Moreover, in addition to the centripetal circulation of architectural forms from global to local, there is another equally important transformation of the local architectural landscape: the centrifugal circulation that unfolds from one village to another and between migrants from the same village. Without minimising the role of imitation in importing new models, what we see today in the villages of the northern Mandara Mountains is not a faithful reflection of what has been observed elsewhere. It is more of an incorporation of one internal experience to another both local and traditional experience (Ingold 2013). Indeed, what is imitated is no longer the house seen elsewhere, but rather that of the parent, neighbour, or other inhabitant of the village.

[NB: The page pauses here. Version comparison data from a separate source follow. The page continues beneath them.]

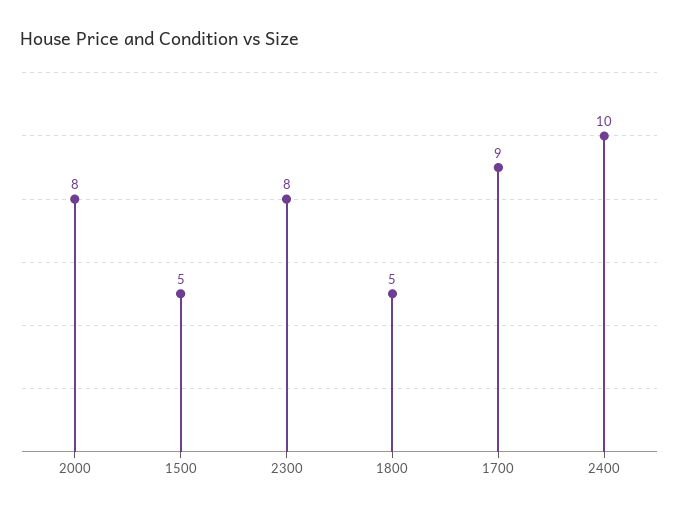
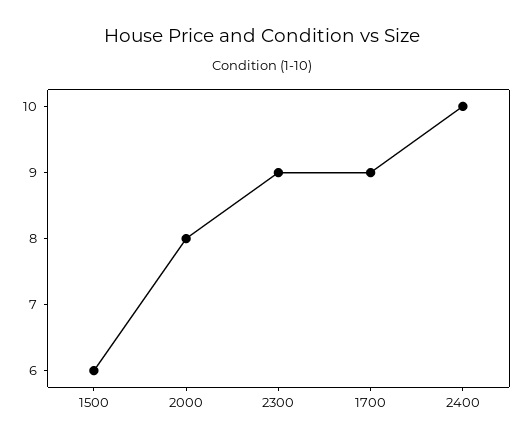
1500: 5 -> 6
2300: 8 -> 9
1800: 5 -> none

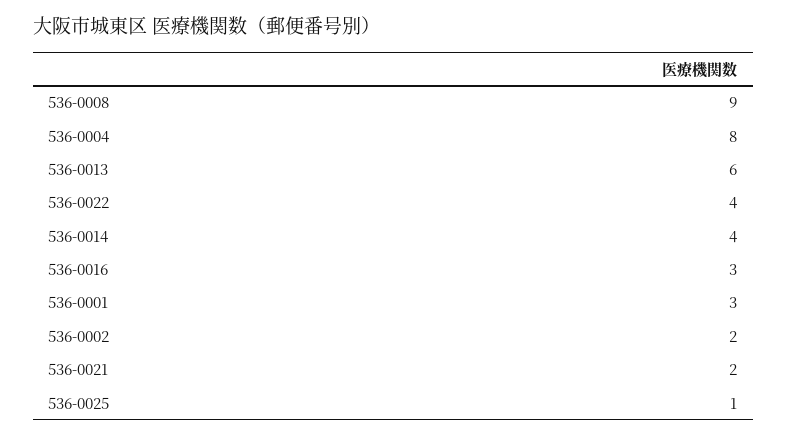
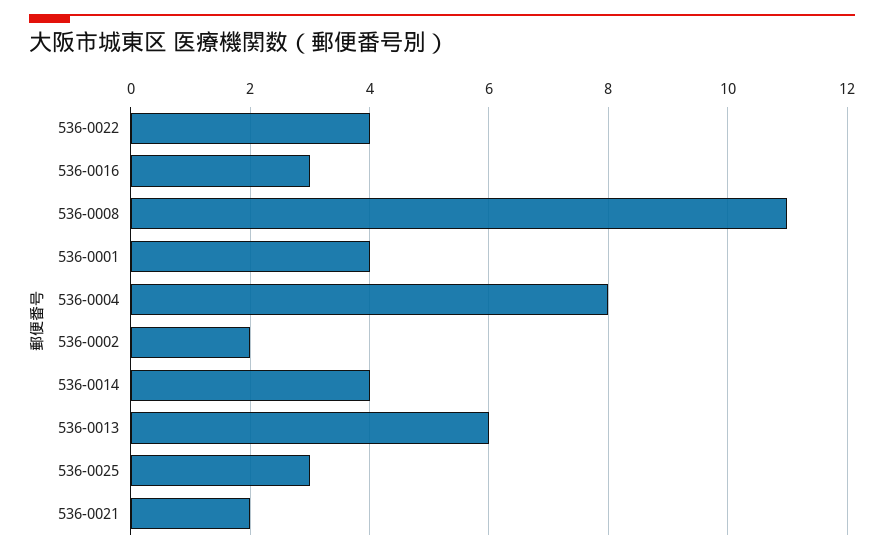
536-0008: 9 -> 11
536-0001: 3 -> 4
536-0025: 1 -> 3

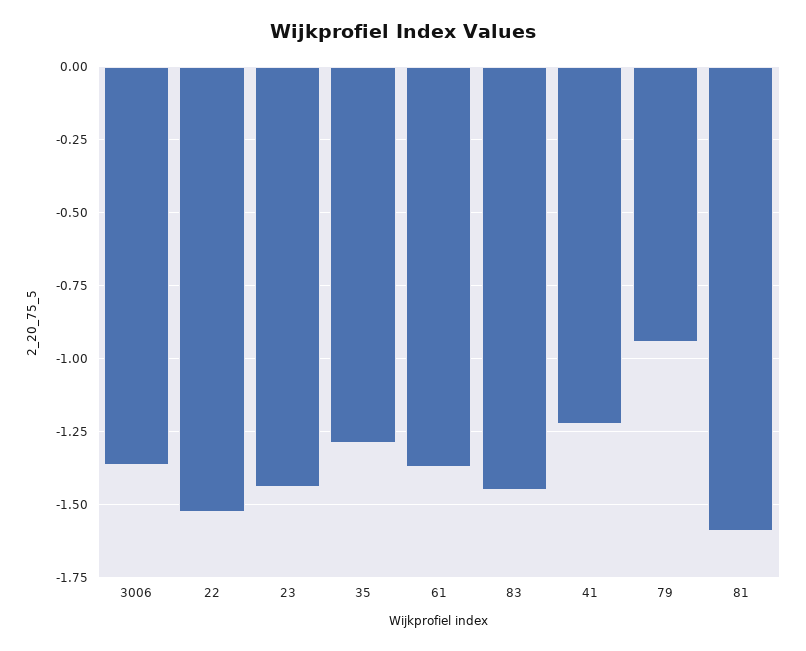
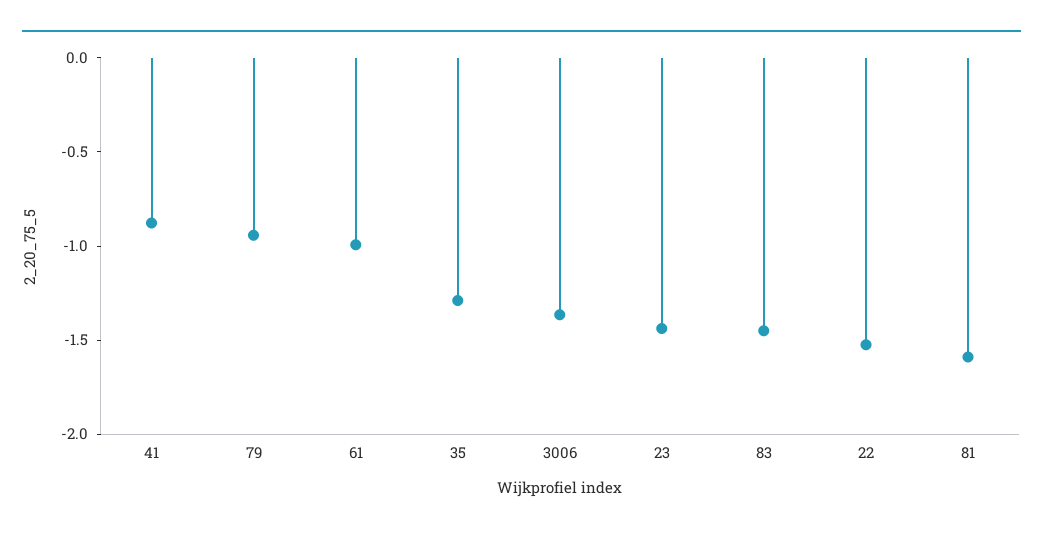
61: -1.375 -> -1
41: -1.225 -> -0.9

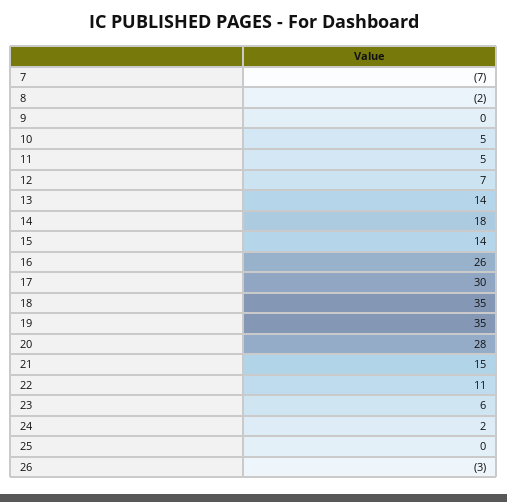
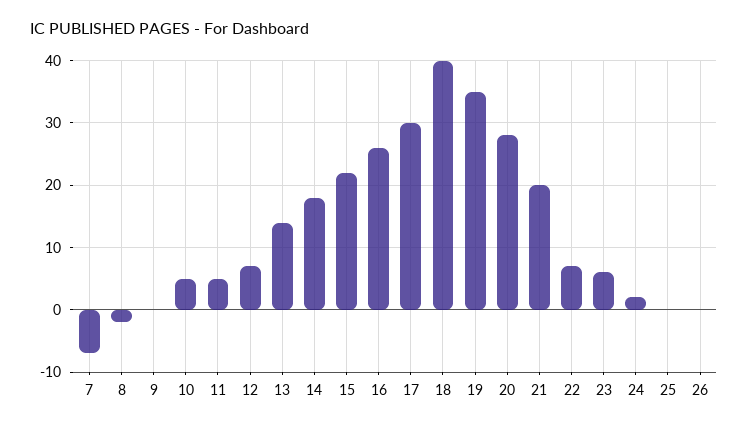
15: 14 -> 22
18: 35 -> 40
21: 15 -> 20
22: 11 -> 7
26: -3 -> 0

Thus, despite the desire to import to the village the architectural model from elsewhere, the local in the geographical sense (village) and social (community, family) end up imposing their own requirements (Betea and Wild 2016; Moisa 2010). Finally, “travel,” “roots,” “mobility,” and “sedentariness” are no longer exclusive of one another (Clifford 1997: 3), but coexist in what the Montagnards call a “modern house.” Paraphrasing James Clifford (1997), we can conclude by emphasising that “routes” cannot overshadow “roots,” and that modernity is otherwise only a hybrid, incorrigibly plural as well as eternally unfinished (Comaroff and Comaroff 1993: 79).